Extracted material:
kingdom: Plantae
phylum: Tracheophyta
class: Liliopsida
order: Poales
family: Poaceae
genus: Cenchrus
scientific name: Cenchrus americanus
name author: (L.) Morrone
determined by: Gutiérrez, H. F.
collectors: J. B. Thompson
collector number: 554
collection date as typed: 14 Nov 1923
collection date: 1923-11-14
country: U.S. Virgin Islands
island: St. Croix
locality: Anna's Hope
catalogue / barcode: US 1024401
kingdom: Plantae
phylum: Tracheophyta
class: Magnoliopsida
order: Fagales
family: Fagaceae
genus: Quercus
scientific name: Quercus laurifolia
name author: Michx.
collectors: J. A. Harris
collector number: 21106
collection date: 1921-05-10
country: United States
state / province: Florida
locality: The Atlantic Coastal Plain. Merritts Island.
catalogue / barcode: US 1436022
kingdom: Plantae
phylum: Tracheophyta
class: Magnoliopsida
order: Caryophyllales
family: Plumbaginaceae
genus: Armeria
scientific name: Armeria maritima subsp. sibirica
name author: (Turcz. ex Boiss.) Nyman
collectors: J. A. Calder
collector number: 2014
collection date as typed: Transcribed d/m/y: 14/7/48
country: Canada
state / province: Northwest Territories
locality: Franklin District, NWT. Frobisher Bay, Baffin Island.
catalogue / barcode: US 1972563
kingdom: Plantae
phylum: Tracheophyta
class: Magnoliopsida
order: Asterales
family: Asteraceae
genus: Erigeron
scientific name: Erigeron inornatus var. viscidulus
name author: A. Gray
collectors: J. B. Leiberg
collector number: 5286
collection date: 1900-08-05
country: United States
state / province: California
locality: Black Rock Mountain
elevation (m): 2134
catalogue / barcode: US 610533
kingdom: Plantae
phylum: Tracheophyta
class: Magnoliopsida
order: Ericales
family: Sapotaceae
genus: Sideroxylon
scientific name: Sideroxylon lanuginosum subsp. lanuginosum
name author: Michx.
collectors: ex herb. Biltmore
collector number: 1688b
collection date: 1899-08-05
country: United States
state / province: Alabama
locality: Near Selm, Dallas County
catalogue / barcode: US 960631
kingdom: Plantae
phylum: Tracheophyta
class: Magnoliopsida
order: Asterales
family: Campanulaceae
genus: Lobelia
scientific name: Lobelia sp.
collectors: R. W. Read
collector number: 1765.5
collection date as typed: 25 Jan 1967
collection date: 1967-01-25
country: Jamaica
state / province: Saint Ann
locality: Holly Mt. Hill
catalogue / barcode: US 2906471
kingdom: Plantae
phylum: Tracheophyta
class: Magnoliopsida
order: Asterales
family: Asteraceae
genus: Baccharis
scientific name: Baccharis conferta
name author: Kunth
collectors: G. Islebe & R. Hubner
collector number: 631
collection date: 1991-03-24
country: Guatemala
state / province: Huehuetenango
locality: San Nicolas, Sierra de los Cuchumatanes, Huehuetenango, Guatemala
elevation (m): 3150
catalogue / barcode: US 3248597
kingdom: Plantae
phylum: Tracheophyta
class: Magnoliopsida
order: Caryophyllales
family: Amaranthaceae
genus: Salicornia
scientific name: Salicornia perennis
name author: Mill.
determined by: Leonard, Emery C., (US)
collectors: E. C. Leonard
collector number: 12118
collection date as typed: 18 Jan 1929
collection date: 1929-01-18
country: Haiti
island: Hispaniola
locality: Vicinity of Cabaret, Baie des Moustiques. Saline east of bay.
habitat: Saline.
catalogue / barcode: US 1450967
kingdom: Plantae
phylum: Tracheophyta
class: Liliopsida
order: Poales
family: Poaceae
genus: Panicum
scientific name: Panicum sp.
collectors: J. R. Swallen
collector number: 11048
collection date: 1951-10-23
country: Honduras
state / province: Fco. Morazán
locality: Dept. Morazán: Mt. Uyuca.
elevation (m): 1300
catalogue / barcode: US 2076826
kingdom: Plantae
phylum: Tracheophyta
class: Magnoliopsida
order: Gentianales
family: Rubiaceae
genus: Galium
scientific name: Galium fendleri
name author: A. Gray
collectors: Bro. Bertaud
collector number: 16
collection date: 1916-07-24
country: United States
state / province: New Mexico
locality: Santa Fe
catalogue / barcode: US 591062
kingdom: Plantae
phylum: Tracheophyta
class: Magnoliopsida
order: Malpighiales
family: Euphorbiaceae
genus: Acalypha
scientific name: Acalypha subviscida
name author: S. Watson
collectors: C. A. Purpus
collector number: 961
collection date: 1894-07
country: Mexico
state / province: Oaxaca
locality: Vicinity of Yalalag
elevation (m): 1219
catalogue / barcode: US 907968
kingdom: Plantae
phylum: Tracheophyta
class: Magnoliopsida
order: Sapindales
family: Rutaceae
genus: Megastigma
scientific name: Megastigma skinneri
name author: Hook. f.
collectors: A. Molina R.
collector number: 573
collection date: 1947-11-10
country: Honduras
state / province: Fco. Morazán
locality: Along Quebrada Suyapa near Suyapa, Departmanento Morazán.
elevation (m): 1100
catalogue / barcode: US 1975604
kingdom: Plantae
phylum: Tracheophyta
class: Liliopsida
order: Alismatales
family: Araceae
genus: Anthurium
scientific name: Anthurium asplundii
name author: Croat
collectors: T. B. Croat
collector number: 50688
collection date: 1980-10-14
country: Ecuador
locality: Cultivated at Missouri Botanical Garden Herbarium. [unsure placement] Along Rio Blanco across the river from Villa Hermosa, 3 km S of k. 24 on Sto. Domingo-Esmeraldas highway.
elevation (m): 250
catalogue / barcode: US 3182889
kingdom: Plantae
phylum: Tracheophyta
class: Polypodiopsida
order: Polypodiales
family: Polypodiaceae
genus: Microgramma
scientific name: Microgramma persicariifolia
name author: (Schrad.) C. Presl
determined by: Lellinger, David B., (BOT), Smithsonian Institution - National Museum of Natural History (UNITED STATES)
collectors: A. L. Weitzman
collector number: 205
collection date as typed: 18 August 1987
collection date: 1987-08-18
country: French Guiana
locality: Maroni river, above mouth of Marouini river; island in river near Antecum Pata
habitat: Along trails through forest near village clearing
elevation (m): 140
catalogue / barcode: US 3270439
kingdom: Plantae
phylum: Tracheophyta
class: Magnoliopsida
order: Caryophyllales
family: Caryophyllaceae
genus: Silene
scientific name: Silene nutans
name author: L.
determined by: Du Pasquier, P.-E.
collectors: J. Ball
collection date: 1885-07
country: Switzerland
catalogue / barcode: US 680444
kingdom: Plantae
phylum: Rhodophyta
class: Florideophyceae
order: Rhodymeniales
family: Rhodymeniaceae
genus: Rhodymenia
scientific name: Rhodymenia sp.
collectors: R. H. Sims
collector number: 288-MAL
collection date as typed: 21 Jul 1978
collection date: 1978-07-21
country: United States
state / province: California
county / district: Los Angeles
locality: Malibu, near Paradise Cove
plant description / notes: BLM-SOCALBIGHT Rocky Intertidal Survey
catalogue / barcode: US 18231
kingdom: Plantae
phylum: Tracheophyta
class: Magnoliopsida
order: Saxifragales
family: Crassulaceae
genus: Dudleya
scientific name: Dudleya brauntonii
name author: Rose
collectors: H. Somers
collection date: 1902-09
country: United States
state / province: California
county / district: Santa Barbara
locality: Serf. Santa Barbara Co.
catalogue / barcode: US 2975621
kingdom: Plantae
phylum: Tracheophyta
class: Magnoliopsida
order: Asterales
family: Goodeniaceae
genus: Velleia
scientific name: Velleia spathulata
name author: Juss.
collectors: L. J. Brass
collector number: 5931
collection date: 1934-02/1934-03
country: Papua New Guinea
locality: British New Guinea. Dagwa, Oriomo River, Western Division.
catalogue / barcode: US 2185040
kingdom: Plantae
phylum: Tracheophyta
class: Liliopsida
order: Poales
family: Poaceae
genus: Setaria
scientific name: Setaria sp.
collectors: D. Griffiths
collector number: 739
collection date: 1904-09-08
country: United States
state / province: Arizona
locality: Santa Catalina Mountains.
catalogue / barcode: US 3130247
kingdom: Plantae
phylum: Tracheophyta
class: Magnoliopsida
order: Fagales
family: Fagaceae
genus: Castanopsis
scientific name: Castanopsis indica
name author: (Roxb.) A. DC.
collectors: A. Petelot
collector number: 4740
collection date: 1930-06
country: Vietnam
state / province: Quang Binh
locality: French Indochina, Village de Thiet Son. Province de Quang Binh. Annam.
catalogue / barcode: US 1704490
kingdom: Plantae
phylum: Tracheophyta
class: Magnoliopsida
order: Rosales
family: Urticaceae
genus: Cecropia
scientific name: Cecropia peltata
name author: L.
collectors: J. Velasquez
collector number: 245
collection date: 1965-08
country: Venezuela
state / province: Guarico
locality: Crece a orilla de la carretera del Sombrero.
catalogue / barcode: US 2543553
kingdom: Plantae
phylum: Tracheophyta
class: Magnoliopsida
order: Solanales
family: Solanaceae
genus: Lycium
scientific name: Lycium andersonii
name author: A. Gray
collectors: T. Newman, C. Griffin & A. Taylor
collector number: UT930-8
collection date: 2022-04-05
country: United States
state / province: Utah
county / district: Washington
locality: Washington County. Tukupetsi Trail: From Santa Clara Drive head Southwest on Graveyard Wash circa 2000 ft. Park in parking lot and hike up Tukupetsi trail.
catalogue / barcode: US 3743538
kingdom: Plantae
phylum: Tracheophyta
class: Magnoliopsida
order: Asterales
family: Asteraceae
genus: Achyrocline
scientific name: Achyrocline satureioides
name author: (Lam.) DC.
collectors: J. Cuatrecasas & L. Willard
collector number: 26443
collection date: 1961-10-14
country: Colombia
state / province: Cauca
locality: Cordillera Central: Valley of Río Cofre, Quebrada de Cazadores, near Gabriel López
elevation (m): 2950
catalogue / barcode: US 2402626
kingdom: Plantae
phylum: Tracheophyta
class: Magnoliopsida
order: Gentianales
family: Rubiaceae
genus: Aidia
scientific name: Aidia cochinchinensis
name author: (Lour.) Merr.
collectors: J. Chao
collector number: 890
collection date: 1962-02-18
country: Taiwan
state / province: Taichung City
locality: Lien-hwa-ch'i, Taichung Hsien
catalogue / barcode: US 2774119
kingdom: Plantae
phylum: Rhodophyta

What is asked: Copy the data from the line containing "collectors: R. H. Sims" through the line containing "catalogue / barcode: US 2185040", replacing "state / province" with "region" and leaving everything else unchanged.

Written response:
collectors: R. H. Sims
collector number: 288-MAL
collection date as typed: 21 Jul 1978
collection date: 1978-07-21
country: United States
region: California
county / district: Los Angeles
locality: Malibu, near Paradise Cove
plant description / notes: BLM-SOCALBIGHT Rocky Intertidal Survey
catalogue / barcode: US 18231
kingdom: Plantae
phylum: Tracheophyta
class: Magnoliopsida
order: Saxifragales
family: Crassulaceae
genus: Dudleya
scientific name: Dudleya brauntonii
name author: Rose
collectors: H. Somers
collection date: 1902-09
country: United States
region: California
county / district: Santa Barbara
locality: Serf. Santa Barbara Co.
catalogue / barcode: US 2975621
kingdom: Plantae
phylum: Tracheophyta
class: Magnoliopsida
order: Asterales
family: Goodeniaceae
genus: Velleia
scientific name: Velleia spathulata
name author: Juss.
collectors: L. J. Brass
collector number: 5931
collection date: 1934-02/1934-03
country: Papua New Guinea
locality: British New Guinea. Dagwa, Oriomo River, Western Division.
catalogue / barcode: US 2185040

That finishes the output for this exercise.